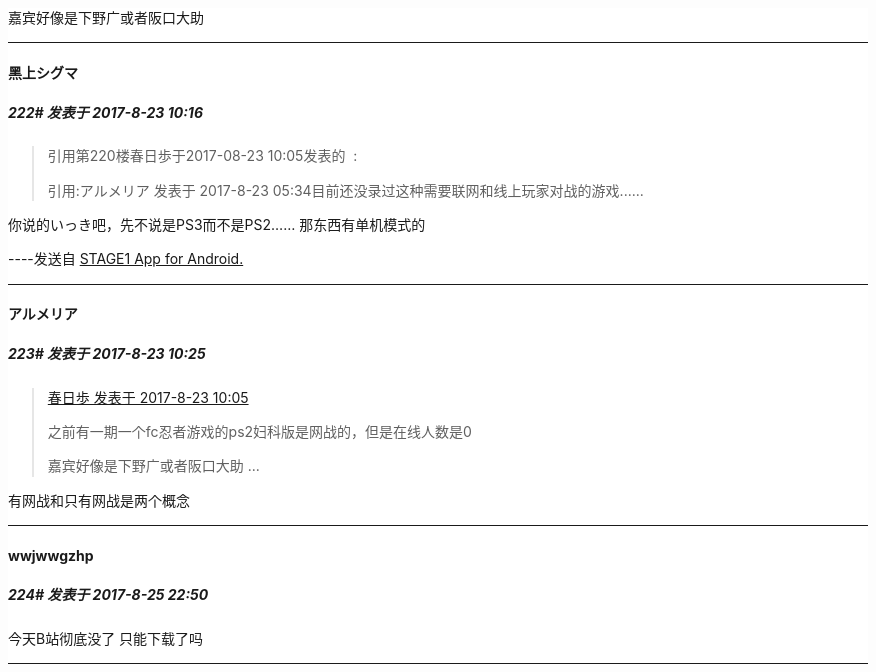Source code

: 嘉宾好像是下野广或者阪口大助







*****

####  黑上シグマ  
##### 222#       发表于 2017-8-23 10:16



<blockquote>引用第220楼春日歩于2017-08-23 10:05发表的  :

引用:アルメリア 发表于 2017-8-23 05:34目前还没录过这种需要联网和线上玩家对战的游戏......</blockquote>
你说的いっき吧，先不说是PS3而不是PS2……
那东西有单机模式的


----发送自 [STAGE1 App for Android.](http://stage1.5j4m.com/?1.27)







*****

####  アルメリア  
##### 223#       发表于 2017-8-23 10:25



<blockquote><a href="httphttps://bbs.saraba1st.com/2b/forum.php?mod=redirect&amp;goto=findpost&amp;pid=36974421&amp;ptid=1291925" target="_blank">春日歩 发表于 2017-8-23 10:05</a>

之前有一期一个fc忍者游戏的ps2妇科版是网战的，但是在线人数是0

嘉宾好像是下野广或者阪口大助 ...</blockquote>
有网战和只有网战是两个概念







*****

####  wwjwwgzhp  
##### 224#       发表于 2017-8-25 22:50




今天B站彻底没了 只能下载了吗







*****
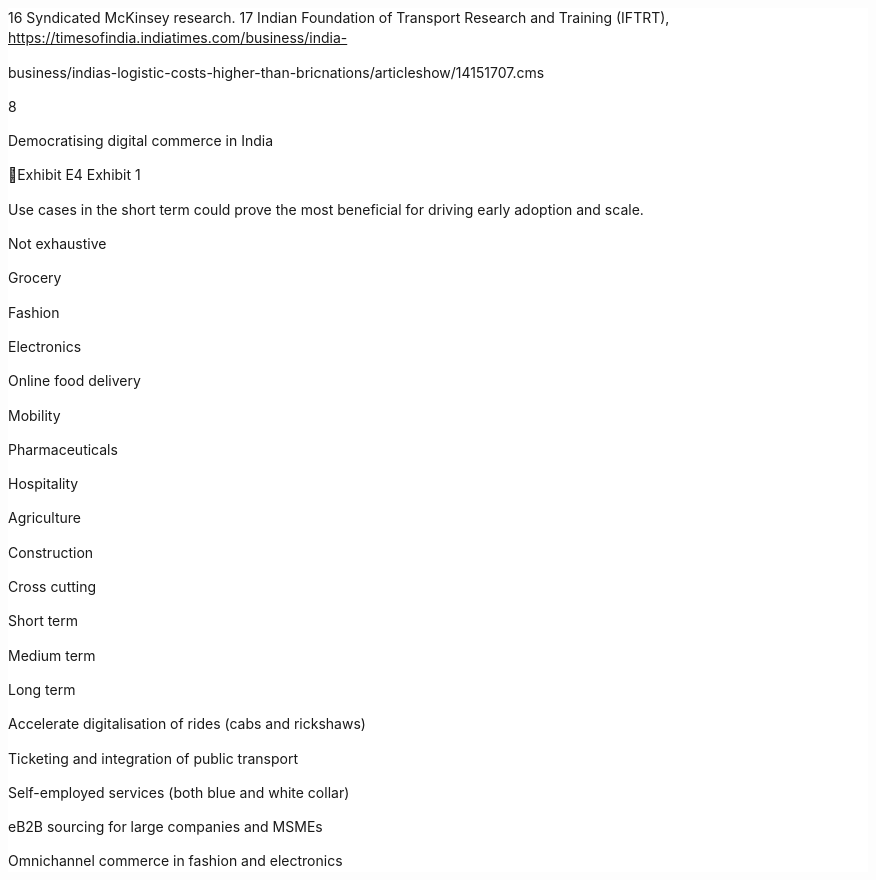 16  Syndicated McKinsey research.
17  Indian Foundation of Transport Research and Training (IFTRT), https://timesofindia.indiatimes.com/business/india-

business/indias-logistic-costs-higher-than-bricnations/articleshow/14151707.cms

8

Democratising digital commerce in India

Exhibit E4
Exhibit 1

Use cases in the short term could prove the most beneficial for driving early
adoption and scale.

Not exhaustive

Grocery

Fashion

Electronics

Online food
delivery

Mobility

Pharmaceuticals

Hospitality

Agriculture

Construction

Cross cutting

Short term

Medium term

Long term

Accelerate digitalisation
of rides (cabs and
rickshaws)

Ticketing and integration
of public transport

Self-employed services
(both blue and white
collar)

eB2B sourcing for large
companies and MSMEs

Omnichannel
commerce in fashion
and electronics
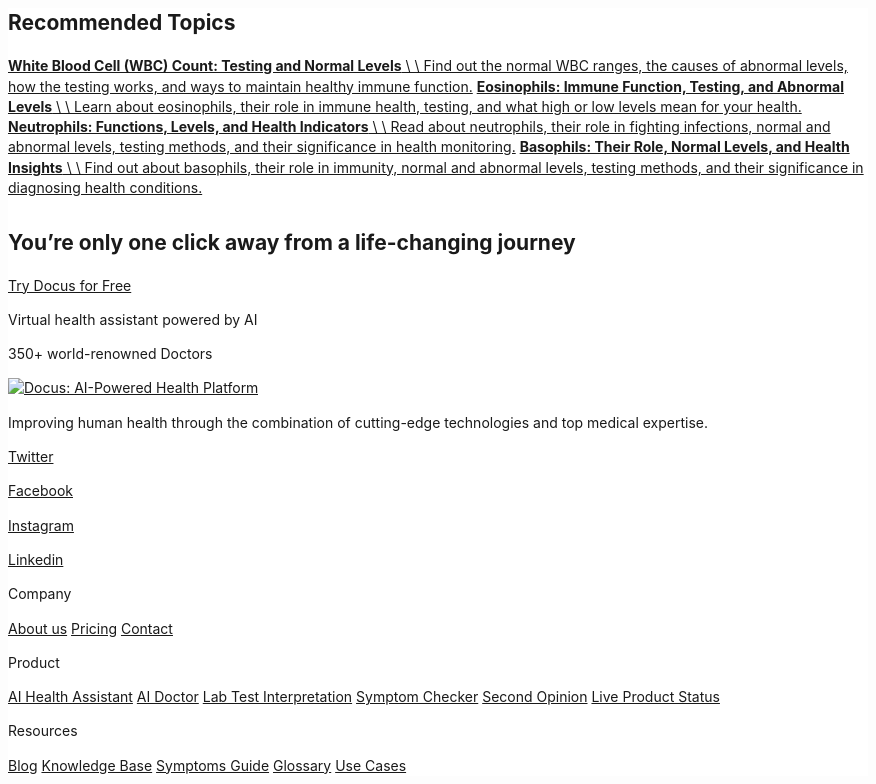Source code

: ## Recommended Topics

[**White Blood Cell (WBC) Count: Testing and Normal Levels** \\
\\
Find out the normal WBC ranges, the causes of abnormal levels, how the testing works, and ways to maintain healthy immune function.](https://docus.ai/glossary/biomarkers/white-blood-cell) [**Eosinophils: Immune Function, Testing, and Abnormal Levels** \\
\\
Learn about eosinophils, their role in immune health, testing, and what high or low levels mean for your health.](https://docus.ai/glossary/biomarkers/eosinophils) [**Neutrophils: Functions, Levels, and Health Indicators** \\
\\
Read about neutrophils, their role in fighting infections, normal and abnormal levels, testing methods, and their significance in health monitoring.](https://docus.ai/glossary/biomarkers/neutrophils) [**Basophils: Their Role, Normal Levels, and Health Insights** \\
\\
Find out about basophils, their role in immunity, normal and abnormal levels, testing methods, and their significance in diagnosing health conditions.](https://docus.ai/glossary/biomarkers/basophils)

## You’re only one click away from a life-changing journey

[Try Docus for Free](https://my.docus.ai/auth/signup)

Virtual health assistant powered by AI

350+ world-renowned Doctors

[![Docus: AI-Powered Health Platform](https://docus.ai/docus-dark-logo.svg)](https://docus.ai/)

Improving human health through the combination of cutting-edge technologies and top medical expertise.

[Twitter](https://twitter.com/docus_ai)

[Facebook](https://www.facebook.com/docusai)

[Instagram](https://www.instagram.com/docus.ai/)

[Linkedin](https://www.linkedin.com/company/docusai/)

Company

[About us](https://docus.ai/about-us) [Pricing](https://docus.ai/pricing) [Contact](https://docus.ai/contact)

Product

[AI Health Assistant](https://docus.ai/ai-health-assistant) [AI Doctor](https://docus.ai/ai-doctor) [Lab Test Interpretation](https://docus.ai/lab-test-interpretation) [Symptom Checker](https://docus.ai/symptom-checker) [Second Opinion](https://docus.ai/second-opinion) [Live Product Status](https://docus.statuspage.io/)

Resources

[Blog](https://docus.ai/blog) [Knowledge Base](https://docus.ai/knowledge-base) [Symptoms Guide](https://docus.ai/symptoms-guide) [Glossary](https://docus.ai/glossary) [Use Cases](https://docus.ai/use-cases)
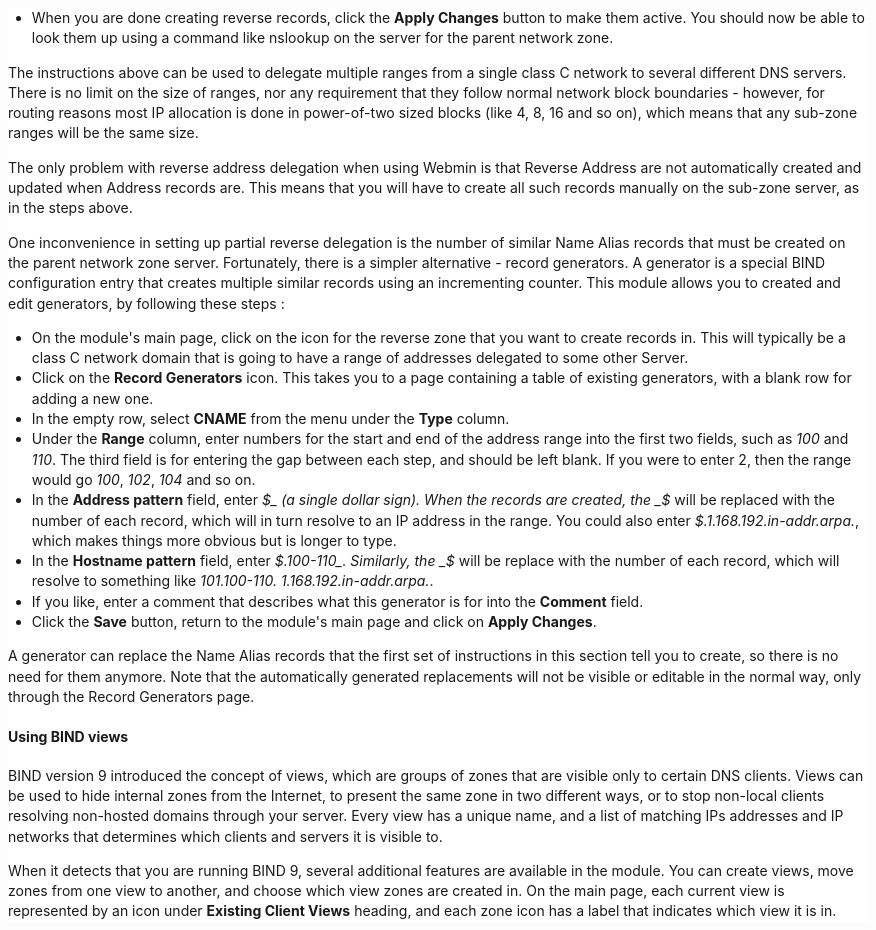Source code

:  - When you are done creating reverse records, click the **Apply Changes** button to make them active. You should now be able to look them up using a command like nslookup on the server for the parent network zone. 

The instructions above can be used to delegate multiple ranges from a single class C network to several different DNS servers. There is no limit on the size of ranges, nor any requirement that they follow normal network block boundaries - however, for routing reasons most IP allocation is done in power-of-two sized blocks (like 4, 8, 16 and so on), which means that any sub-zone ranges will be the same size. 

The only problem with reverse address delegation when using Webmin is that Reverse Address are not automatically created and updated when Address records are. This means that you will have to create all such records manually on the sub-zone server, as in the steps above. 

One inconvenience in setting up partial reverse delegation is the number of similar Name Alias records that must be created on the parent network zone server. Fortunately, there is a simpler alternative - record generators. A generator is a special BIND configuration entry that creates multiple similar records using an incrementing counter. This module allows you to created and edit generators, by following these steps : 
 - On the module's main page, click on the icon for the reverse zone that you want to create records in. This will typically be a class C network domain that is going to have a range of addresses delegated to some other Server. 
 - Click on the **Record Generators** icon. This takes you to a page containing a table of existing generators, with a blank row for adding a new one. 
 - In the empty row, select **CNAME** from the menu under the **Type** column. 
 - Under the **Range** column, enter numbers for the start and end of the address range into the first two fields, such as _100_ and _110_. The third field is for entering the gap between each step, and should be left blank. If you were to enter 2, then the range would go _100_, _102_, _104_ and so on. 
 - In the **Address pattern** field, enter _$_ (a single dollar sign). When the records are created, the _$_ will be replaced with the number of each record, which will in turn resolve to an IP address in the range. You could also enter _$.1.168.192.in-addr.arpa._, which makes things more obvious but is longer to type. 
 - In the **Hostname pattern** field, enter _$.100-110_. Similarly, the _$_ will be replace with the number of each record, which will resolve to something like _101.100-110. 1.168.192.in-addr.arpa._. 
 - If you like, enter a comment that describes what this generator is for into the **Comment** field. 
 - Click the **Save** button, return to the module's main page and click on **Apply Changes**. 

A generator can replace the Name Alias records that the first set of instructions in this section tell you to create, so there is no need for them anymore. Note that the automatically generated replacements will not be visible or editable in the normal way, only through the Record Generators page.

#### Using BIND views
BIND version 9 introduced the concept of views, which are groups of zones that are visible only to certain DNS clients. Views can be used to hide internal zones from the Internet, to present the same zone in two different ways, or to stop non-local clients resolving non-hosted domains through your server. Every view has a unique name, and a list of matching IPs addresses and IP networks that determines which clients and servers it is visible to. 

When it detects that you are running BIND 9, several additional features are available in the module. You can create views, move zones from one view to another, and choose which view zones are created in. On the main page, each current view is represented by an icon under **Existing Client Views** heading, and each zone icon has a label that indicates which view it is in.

:::::

■ **Exercise objective**: Among the lines above, find the ones containing "business" and copy them.

■ **Reply to the exercise**:
17  Indian Foundation of Transport Research and Training (IFTRT), https://timesofindia.indiatimes.com/business/india-
business/indias-logistic-costs-higher-than-bricnations/articleshow/14151707.cms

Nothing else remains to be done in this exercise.